● EXERCISE BRIEF
Could you restate the data word for word and drop the pictures?

(Camera calibration parameters)
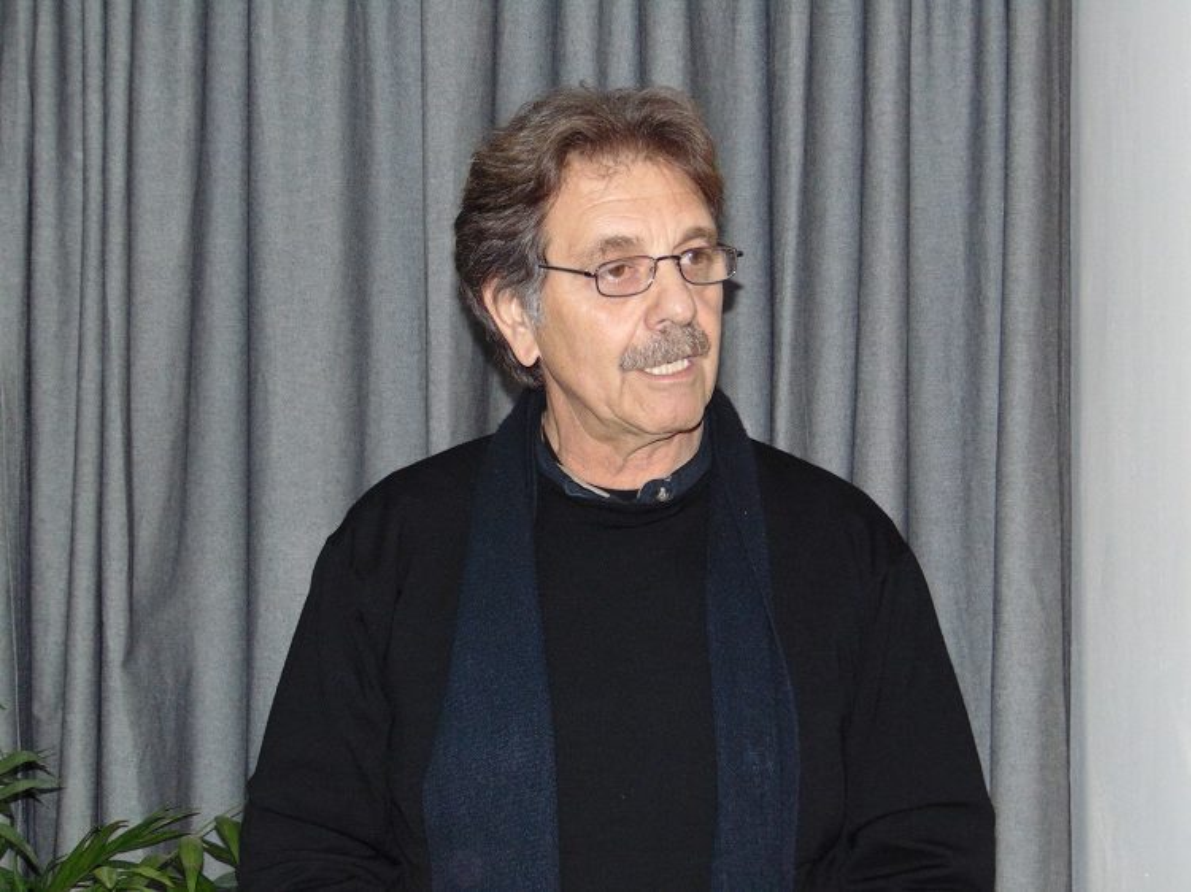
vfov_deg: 20.7
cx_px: 596
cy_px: 446
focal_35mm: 71
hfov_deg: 27.4
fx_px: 2442
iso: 200
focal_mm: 12.8
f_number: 3.7
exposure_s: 1/60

● SOLUTION FOR THIS PROBLEM
vfov_deg: 20.7
cx_px: 596
cy_px: 446
focal_35mm: 71
hfov_deg: 27.4
fx_px: 2442
iso: 200
focal_mm: 12.8
f_number: 3.7
exposure_s: 1/60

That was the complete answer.